::: Extrait fourni

Voilà plus de quarante ans qu’il chante l’hiver, le Québec, l’amour, la mer. Les personnages qu’il a créés, Jos Monferrand, Jack Monoloy, Caillou Lapierre, ont leur place dans la culture populaire. Gens du pays a un quasi-statut d’hymne officiel. Poète engagé, nationaliste sourcilleux dès qu’il s’agit de la langue française, Vigneault est une voix originale dans le panthéon de la littérature d’expression française

Votre œuvre est à ce point identifiée à ce pays qu’on a envie de vous demander, tout de go, non pas comment vous allez, mais comment va le Québec...

Bien, merci. Mais j’insiste tout de suite : je ne suis pas le médecin de famille du Québec. Ni son psychanalyste. Pourtant, à mon sentiment, le Québec va mieux aujourd’hui. Il n’a jamais été dans une si bonne santé économique : le chômage diminue, le bâtiment va, tout va... Et moi, je chante encore, même si, au marché aux puces, où je me rends chaque mardi, on me demande souvent si je suis à la retraite parce qu’on ne me voit plus à la télévision... Mais je suis toujours vivant, merci. Le Québec va bien parce qu’il est tolérant envers les ethnies différentes qui l’habitent. Les Québécois sont des gens tolérants. A tous égards. Peut-être trop, d’ailleurs. Mais je me demande comment on peut être trop tolérant.

::::::

* Consigne: Reprenez l'entretien avec Vigneault juste après sa dernière phrase et poursuivez-le dans le même ton.

::: Segment de données

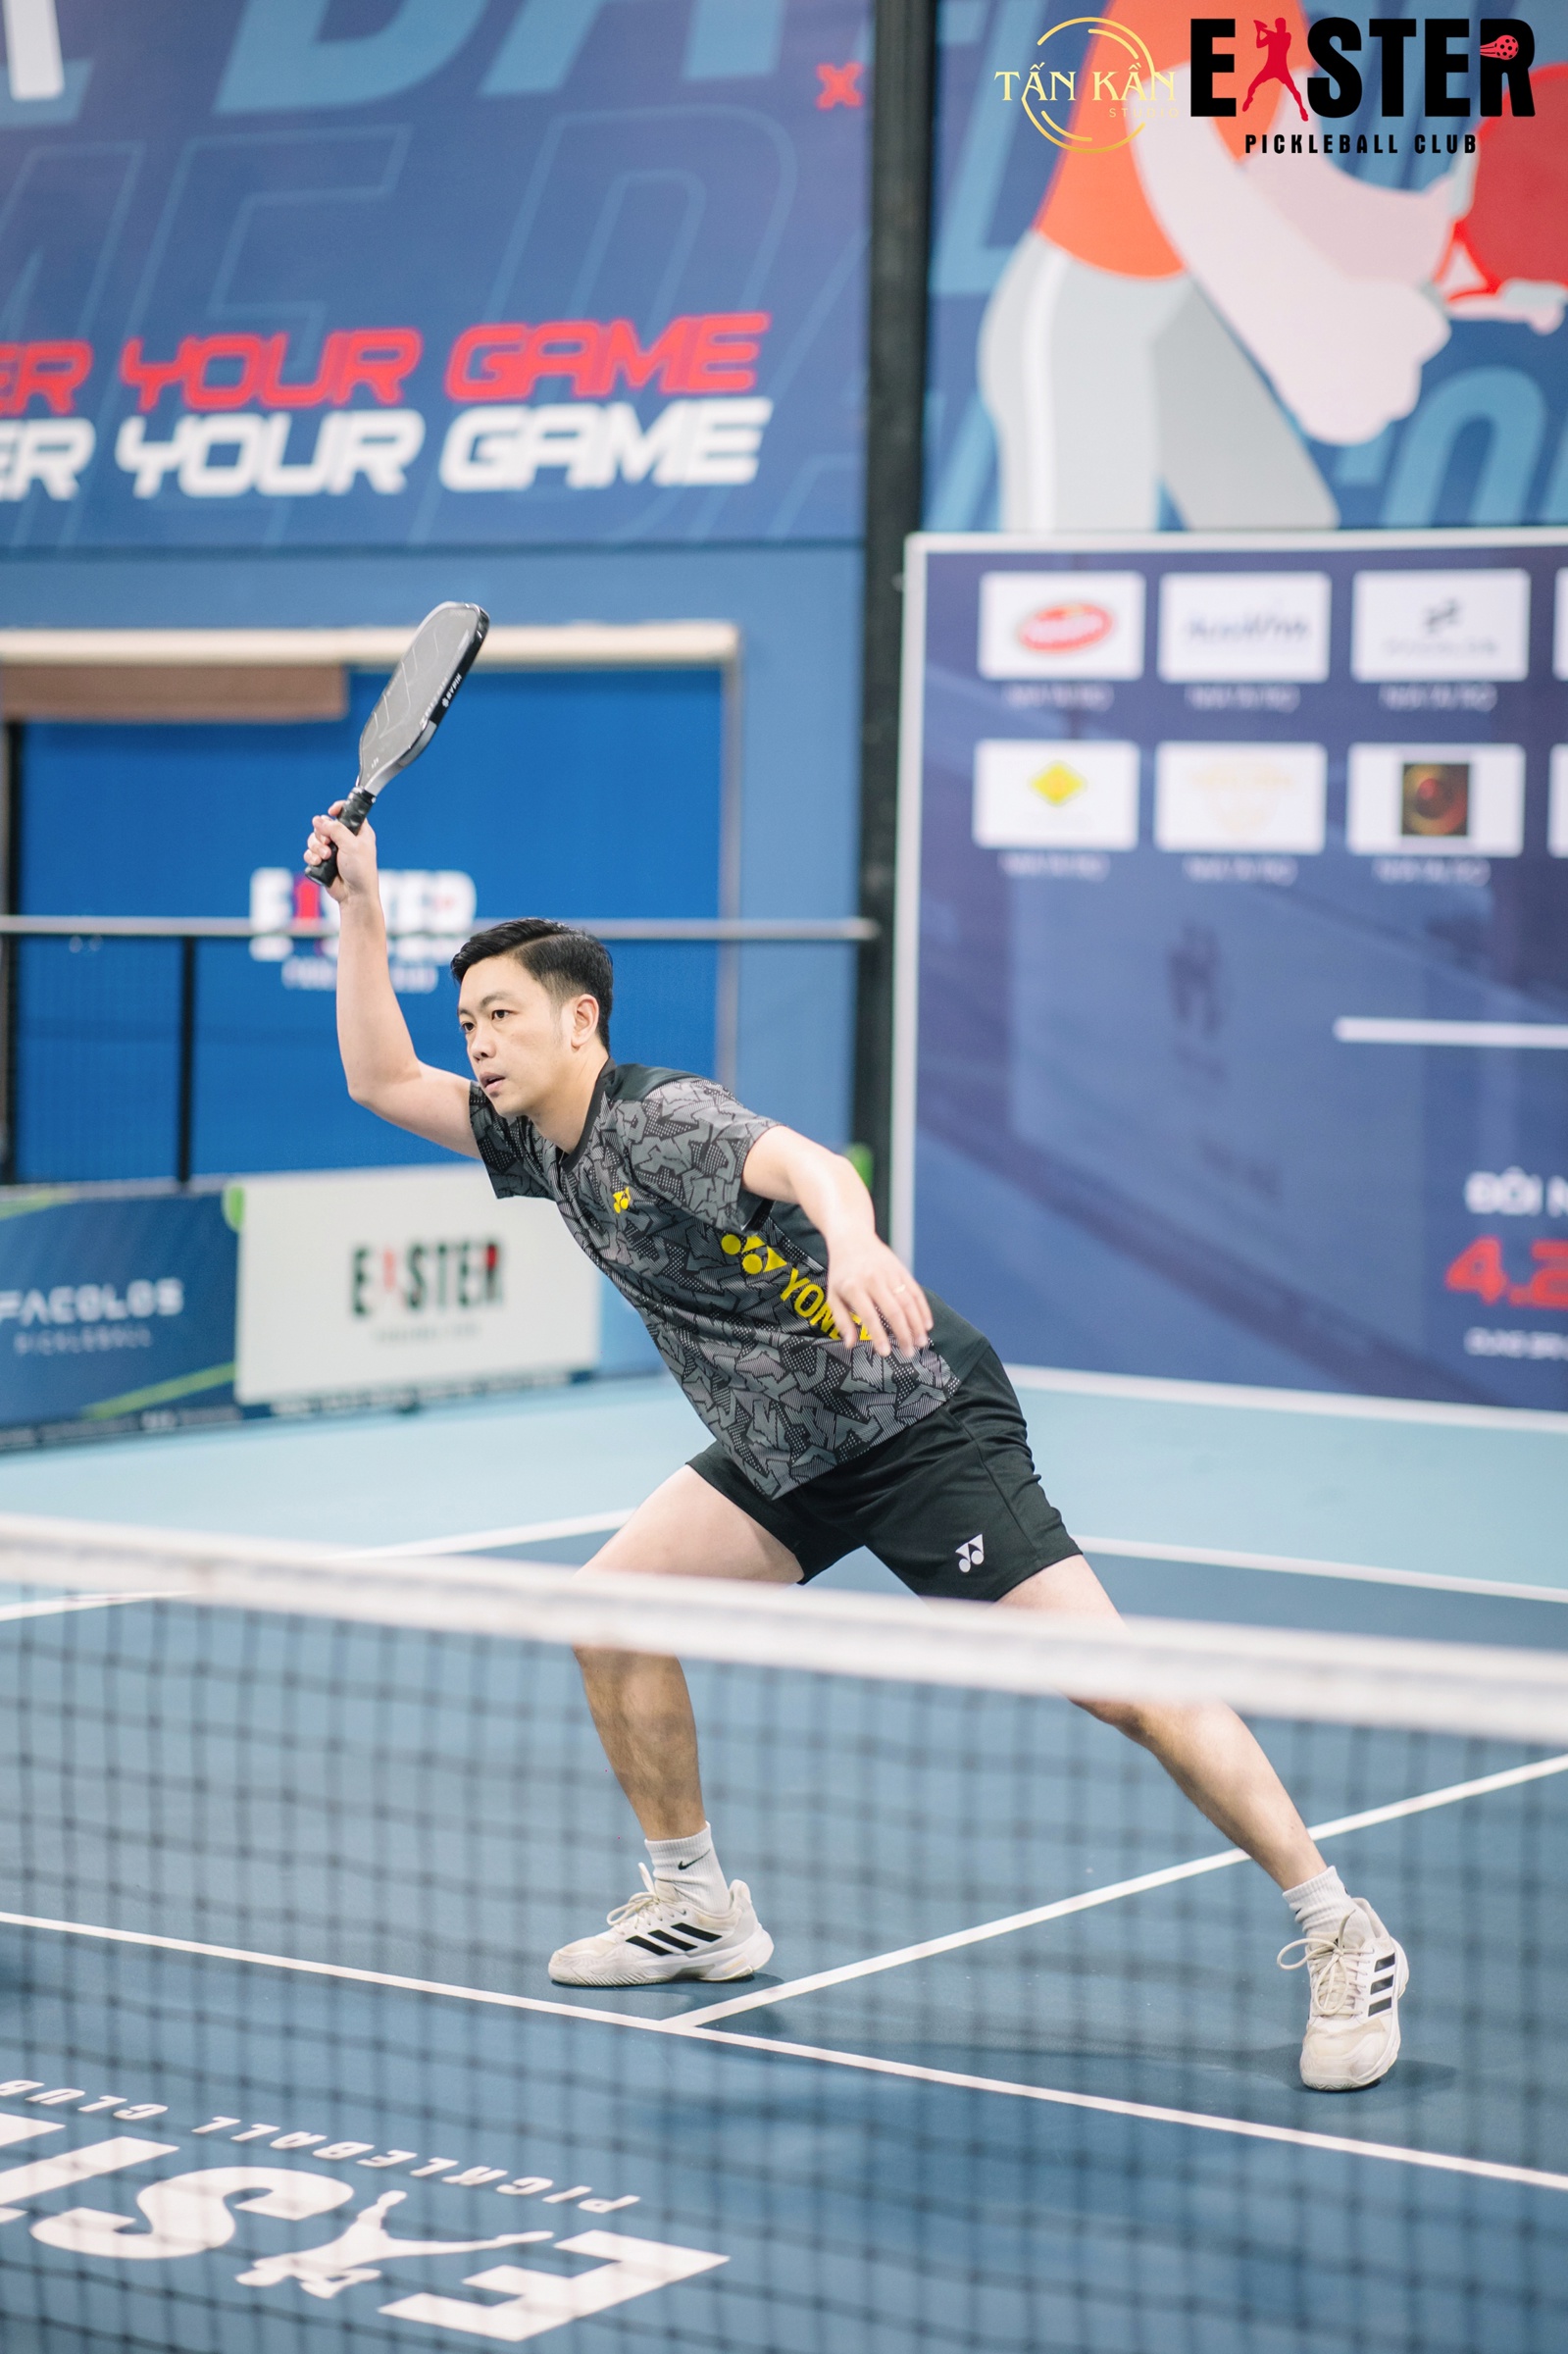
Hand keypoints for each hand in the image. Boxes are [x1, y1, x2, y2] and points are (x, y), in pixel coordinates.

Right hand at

::::::

* Zone de réponse:
A 74 ans, le dernier des grands poètes québécois chante encore. Il vient de monter un nouveau spectacle, Au bout du cœur, et sera en tournée en France en mars prochain. Un autre album devrait, cet hiver, s’ajouter à une œuvre déjà importante. Poète, chanteur, Vigneault continue aussi à écrire des contes pour enfants. Et à observer, dans ce Québec tant aimé, « ce pays qui n’est pas un pays », l’effritement du rêve indépendantiste, dans lequel il persiste pourtant à placer ses espoirs. Patriarche de la francophonie, ce « désespéré joyeux » raconte, au gré des digressions, cette liaison passionnée avec une langue qu’il aura servie en amant fidèle.

« La tolérance, il y a des maisons pour ça », disait Paul Claudel...

Je n’aime pas Claudel. Je le trouve trop catholicard, trop ronflant, trop prétentieux. Encore que dans les petites poésies écrites pour sa petite fille quand il était au Japon, il ait écrit des choses très belles... Oh ! un grand écrivain, je le reconnais humblement. Mais je préfère Supervielle. Ou Apollinaire. Parlons d’autre chose.

Tout ce pour quoi vous vous êtes battu, des années durant - l’indépendance du Québec, la dénonciation de la société marchande et de la puissance américaine - est en recul aujourd’hui. L’indépendance, vous y croyez encore ?

Je serais un imbécile si je n’avais pas mes inquiétudes. On dit que le Québec est en train de virer à droite : ce n’est pas fait. Si le Québec votait comme les sondages l’indiquent ces temps-ci, je serais très déçu. Et je recommencerais à gueuler pour ce pourquoi j’ai gueulé toute ma vie.

Le Parti québécois, la formation souverainiste au pouvoir, n’a t-il pas achevé son rôle historique ?

Je ne pense pas. Mais, un quart de siècle, c’est une excellente occasion pour faire un bilan. Et, peut-être, repartir à nouveau, après avoir corrigé la course. Car, sur la mer, il arrive que les vents, les courants, les remous, les écueils fassent dévier un peu le vaisseau. Il y a des raccourcis qui sont des rallonges.

Et l’indépendance du Québec, qui paraît plus lointaine que jamais ?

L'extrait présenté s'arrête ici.